Of hobbits and wizards and things that go bump in the plot.

I was trying desperately to come up with something to say about Back to the Future, part 3. I can’t possibly make fun of it or poke holes in it, I love it too much.

So I turned to another trilogy. A small series of indie movie you may not have heard of called "Lord of the Rings".

I watched these a while back. As the hobbits went from where they lived to where they were going, to do the thing they needed to do (admittedly, I may not have been giving it my full attention) I started thinking about what all the Hobbitses have done since.

Emo Hobbit (Elijah wood) went on to do lots more movies, as you would expect the star of the film to do. The success of these movies and of his career is the subject for a much longer and more mean-spirited blog post than mine.

Fat Hobbit (Sean Astin) has been in 24, amongst other things. He pops up on TV from time to time, to calls of "Nasty fat hobbit" from my living room.

Annoying Hobbit (uh... the guy from Lost; whatsisname) has been on Lost, Flash Forward, and was last spotted in an Eminem video living out every man's fantasy involving Megan Fox: Namely, beating the tar out of her and then setting her on fire.

But what about the other one? Other Hobbit, as soon as the credits stopped rolling, pretty much became the "George Harrison" of the hobbit crew. Off doing his own thing? Retired? Perhaps he was doing theatre work, or simply making movies and TV shows I don't watch, I thought to myself.

Then I see, in one of the (many) penultimate scenes of the film, that it's not just my imagination. I wish I could say that I had cropped him out of the final frame of this image, but Peter Jackson did it for me.

His performance was fine, as far as I can tell. And though I'm no expert on halflings, he seemed to be just as good as Annoying Hobbit, who has since had a stellar career. Their performances were so similar, in fact, that I'm still not sure which one was Merry and which was Pippin.
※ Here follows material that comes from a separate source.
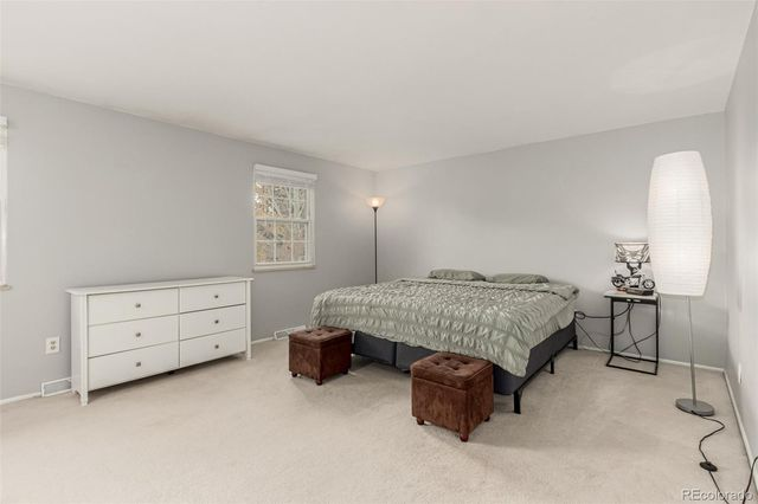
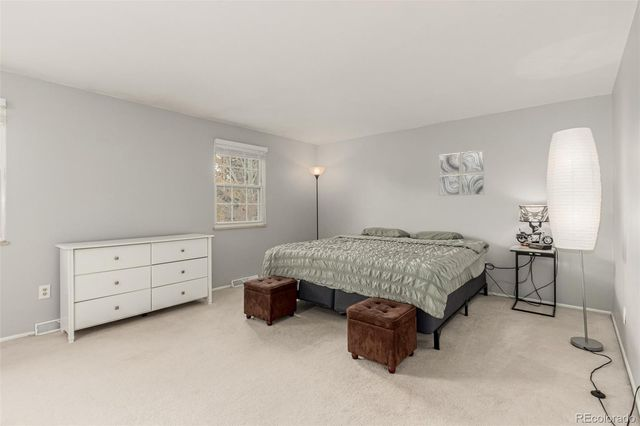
+ wall art [438,149,486,197]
So now I'm wondering if he did something to piss off a certain rotund beardy New Zealander, or even Hollywood itself. Is he a massive racist? Homophobe? Pogonophobe? Republican? Is he asking to be paid in uncut conflict diamonds? Does he want his own trailer, but ON THE MOON? Does he have a clause in his contract that says he doesn't have to do any scenes that don't involve nudity?
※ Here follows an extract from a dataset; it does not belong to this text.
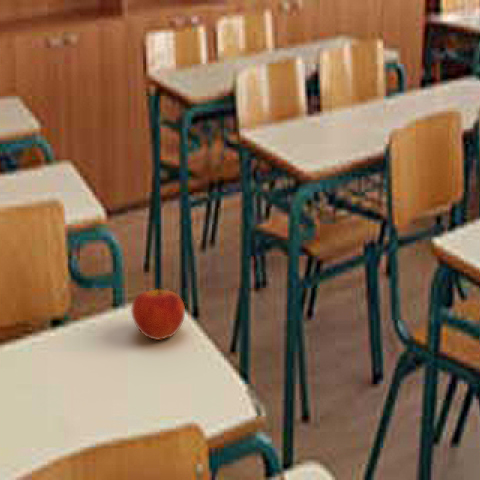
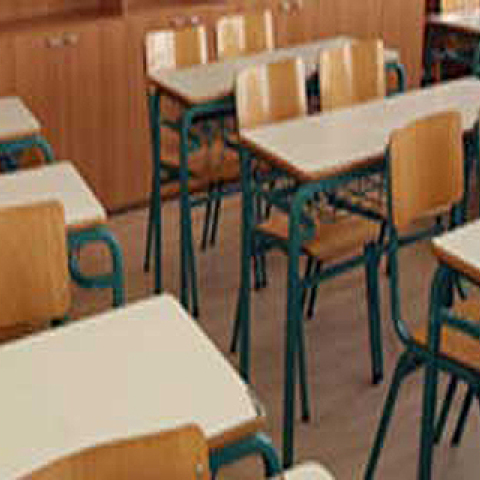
- apple [130,284,186,341]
Maybe he just has a shitty agent, or has been horribly disfigured in a balrog accident. Other Hobbit: If you're out there, please let us know you're OK. The Ents are getting worried.

And while we're on the subject of mysteries, the Mines of Moria had a locked door that the fellowship spent a hell of a long time trying to open. I'm not sure, but there may have even been a montage.
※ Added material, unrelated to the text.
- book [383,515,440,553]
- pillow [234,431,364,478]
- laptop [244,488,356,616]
According to wikipedia, the inscription above the doors read "Ennyn Durin aran Moria. Pedo mellon a mino" which is Elvish for "The Doors of Durin, Lord of Moria. Speak, friend, and enter."

To open them, all you need to do is say "Friend" in Elvish ("Speak, friend, and enter"... get it?) It's a clever riddle! Well, not really. The simple process of reading the inscription out loud should have opened the bloody door every time. You call that a security system? 'Cos I don't. The Luthor Mansion from Smallville is harder to break into.

What else? Oh, yeah. The Uruk-hai.

There's a rather nice sequence in the first film of the Uruk-hai being created. Carved out of mud by goblins or something, and then being kitted out with some +1 armor and being given a rather nasty (but geometrically pleasing) sword, before being sent out into the world to cause general mayhem and capture specific hobbits.

I can't help but think that if Sauron had really wanted them to succeed, it may have been advisable to fit at least, say, fifteen minutes of sword training into the schedule. Maybe after lunch, but before the carnage.

I am pretty sure that if you hand a creature that is about four minutes old a sword and ask them to use it without any form of instruction, they'll do themselves an injury. And if you send them against the Heir of Isildur - a man who has spent the last seventy years kicking the ass of about every sentient species of Middle-Earth - they'll be chopped into more pieces than a slutty cheerleader in a Wes Craven movie about a serial killer with katanas for arms and a chainsaw for a head.

The only other scene that stuck with me was Saruman magically picking up Gandalf the Grey and whirling him around like a nunchuck. I don't know why, but it's nice to see OAPs kicking the crap out of each other. Using him like a mop to sweep the floor was a nice touch, but it was a shame his pointy hat fell off; that would really have helped get into those hard-to-reach corners.